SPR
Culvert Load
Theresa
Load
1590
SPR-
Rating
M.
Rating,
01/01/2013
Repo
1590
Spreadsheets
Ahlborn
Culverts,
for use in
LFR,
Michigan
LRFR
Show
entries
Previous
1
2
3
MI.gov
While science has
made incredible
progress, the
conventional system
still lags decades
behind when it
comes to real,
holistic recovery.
***
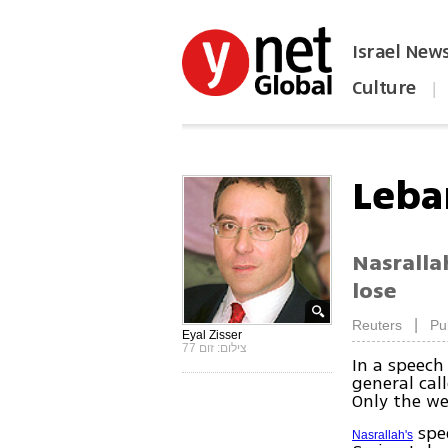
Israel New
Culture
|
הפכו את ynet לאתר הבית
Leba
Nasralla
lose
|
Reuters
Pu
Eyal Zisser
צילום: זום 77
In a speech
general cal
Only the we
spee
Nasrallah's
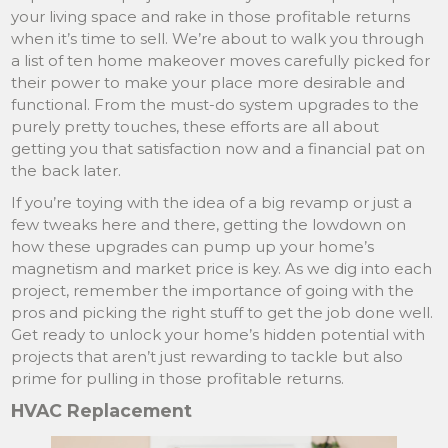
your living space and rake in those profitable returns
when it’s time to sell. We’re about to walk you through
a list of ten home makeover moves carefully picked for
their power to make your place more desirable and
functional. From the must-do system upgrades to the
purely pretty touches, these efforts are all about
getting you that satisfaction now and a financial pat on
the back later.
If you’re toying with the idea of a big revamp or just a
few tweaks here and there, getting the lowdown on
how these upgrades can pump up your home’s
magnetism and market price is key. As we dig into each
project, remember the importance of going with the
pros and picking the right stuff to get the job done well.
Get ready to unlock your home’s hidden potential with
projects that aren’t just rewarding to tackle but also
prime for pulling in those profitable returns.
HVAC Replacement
***
→ **EXERCISE DESCRIPTION**:
Swap "lowdown" for "details" in the records, starting at the line containing "your living space" and ending at the line containing "Get ready to". Write out only those lines, with everything else left unchanged.

→ **REPLY**:
your living space and rake in those profitable returns
when it’s time to sell. We’re about to walk you through
a list of ten home makeover moves carefully picked for
their power to make your place more desirable and
functional. From the must-do system upgrades to the
purely pretty touches, these efforts are all about
getting you that satisfaction now and a financial pat on
the back later.
If you’re toying with the idea of a big revamp or just a
few tweaks here and there, getting the details on
how these upgrades can pump up your home’s
magnetism and market price is key. As we dig into each
project, remember the importance of going with the
pros and picking the right stuff to get the job done well.
Get ready to unlock your home’s hidden potential with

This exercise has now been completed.